[Problem to work on] Records follow. Copy every line with "mass".

[Dataset excerpts]

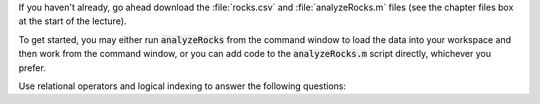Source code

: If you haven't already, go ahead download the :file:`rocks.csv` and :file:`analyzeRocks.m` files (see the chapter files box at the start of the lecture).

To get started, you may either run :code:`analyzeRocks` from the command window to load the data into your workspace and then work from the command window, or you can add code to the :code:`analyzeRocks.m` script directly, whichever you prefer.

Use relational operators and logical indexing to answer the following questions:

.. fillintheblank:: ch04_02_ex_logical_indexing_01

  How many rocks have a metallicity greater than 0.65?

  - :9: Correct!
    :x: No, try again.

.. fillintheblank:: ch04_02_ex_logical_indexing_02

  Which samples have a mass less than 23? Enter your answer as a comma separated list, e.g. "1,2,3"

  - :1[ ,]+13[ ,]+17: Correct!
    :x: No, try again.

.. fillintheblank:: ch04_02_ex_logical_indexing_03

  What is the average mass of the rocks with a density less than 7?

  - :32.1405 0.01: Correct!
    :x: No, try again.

[Response]
  Which samples have a mass less than 23? Enter your answer as a comma separated list, e.g. "1,2,3"
  What is the average mass of the rocks with a density less than 7?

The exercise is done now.